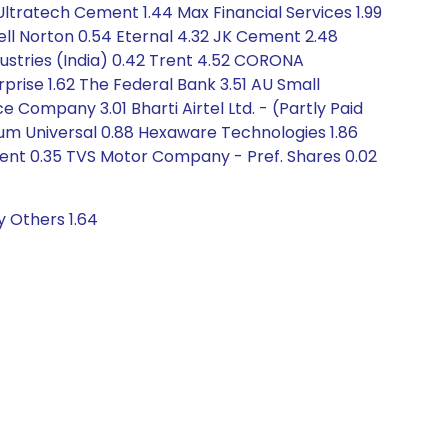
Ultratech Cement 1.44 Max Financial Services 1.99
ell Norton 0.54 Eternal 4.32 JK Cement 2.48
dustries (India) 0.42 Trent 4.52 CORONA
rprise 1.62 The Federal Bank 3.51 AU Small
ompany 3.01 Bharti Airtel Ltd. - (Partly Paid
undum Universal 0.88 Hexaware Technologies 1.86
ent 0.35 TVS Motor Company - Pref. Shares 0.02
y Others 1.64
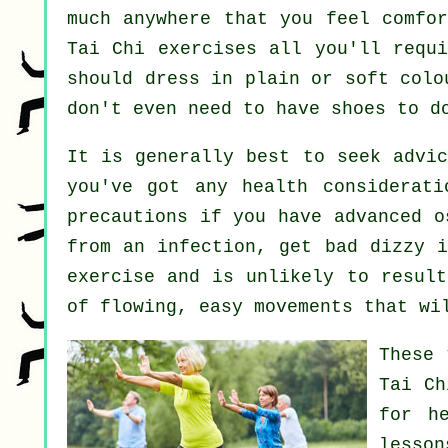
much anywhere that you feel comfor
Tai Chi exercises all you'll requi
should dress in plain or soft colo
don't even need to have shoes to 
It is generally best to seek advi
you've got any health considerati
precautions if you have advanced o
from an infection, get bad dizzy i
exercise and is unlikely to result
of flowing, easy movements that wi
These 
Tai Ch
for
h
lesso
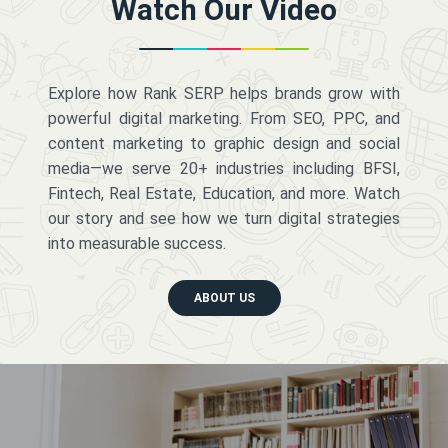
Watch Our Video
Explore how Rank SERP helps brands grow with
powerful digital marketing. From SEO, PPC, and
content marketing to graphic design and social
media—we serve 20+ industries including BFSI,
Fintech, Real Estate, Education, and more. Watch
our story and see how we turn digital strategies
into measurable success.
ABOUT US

==========

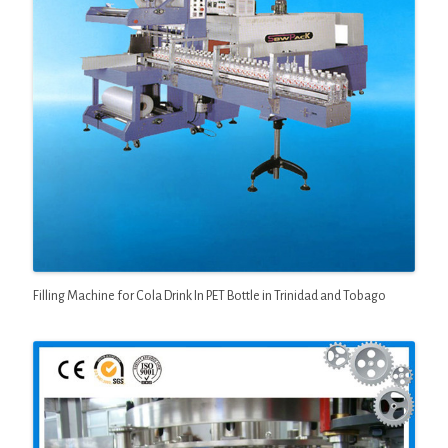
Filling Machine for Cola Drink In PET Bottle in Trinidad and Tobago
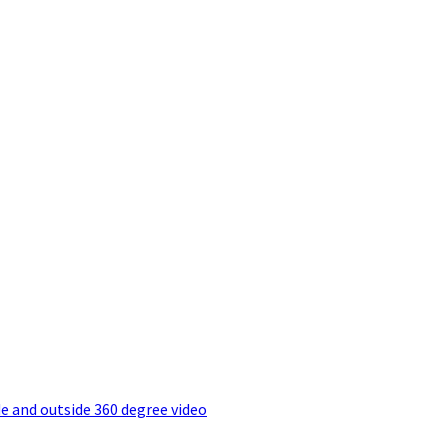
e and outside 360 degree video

==========

Directive. Leaving pictures out, output the lines of the data above from the one with "Filling Machine for" through the one with "e and outside 360 degree video", word for word.

Solution to this problem.
Filling Machine for Cola Drink In PET Bottle in Trinidad and Tobago
e and outside 360 degree video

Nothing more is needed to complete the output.